Extracted records
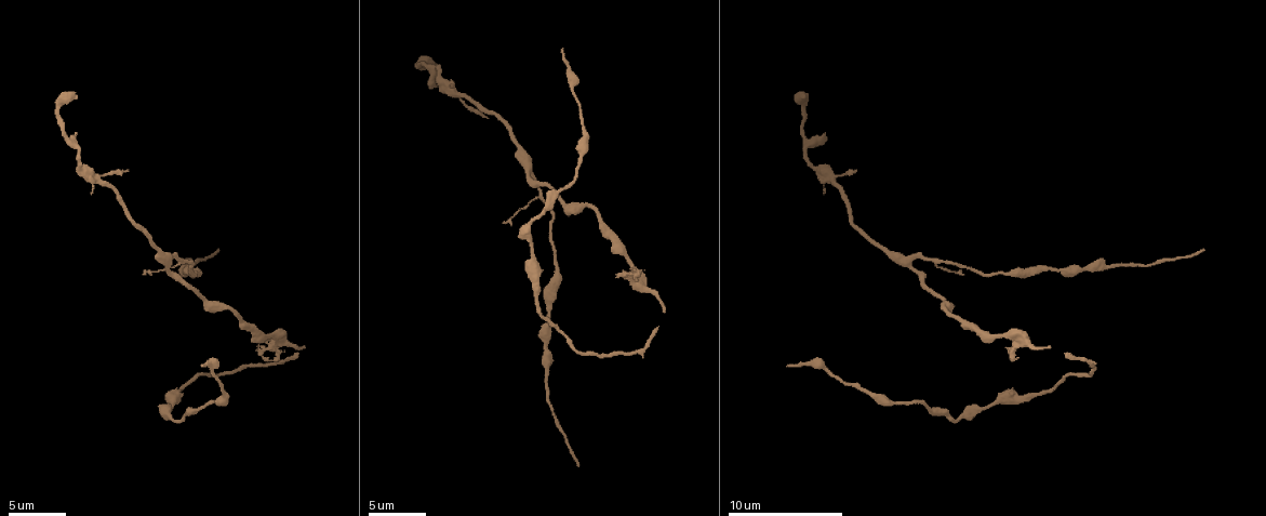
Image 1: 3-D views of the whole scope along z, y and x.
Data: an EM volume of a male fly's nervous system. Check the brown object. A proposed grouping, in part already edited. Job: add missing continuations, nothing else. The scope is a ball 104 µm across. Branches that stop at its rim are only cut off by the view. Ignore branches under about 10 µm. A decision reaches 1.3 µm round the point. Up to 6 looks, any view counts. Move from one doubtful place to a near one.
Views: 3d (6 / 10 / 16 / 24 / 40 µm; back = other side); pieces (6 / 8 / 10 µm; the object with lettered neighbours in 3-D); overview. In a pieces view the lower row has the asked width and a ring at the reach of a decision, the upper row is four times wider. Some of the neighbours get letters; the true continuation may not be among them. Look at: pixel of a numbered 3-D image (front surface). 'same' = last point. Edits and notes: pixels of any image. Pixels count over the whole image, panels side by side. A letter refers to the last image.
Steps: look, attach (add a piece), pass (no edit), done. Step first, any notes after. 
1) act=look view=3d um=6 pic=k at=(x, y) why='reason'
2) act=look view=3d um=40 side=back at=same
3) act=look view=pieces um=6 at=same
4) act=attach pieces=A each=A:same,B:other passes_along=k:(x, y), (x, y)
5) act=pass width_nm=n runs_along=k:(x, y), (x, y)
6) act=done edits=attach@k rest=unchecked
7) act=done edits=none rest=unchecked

act=look view=pieces um=6 pic=1 at=(563, 52) why='long arm stops here'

Aim of the task:
Nothing but the records, restated word for word and stripped of images, belongs in the answer.

Output for this exercise:
Image 1: 3-D views of the whole scope along z, y and x.
Data: an EM volume of a male fly's nervous system. Check the brown object. A proposed grouping, in part already edited. Job: add missing continuations, nothing else. The scope is a ball 104 µm across. Branches that stop at its rim are only cut off by the view. Ignore branches under about 10 µm. A decision reaches 1.3 µm round the point. Up to 6 looks, any view counts. Move from one doubtful place to a near one.
Views: 3d (6 / 10 / 16 / 24 / 40 µm; back = other side); pieces (6 / 8 / 10 µm; the object with lettered neighbours in 3-D); overview. In a pieces view the lower row has the asked width and a ring at the reach of a decision, the upper row is four times wider. Some of the neighbours get letters; the true continuation may not be among them. Look at: pixel of a numbered 3-D image (front surface). 'same' = last point. Edits and notes: pixels of any image. Pixels count over the whole image, panels side by side. A letter refers to the last image.
Steps: look, attach (add a piece), pass (no edit), done. Step first, any notes after. 
1) act=look view=3d um=6 pic=k at=(x, y) why='reason'
2) act=look view=3d um=40 side=back at=same
3) act=look view=pieces um=6 at=same
4) act=attach pieces=A each=A:same,B:other passes_along=k:(x, y), (x, y)
5) act=pass width_nm=n runs_along=k:(x, y), (x, y)
6) act=done edits=attach@k rest=unchecked
7) act=done edits=none rest=unchecked

act=look view=pieces um=6 pic=1 at=(563, 52) why='long arm stops here'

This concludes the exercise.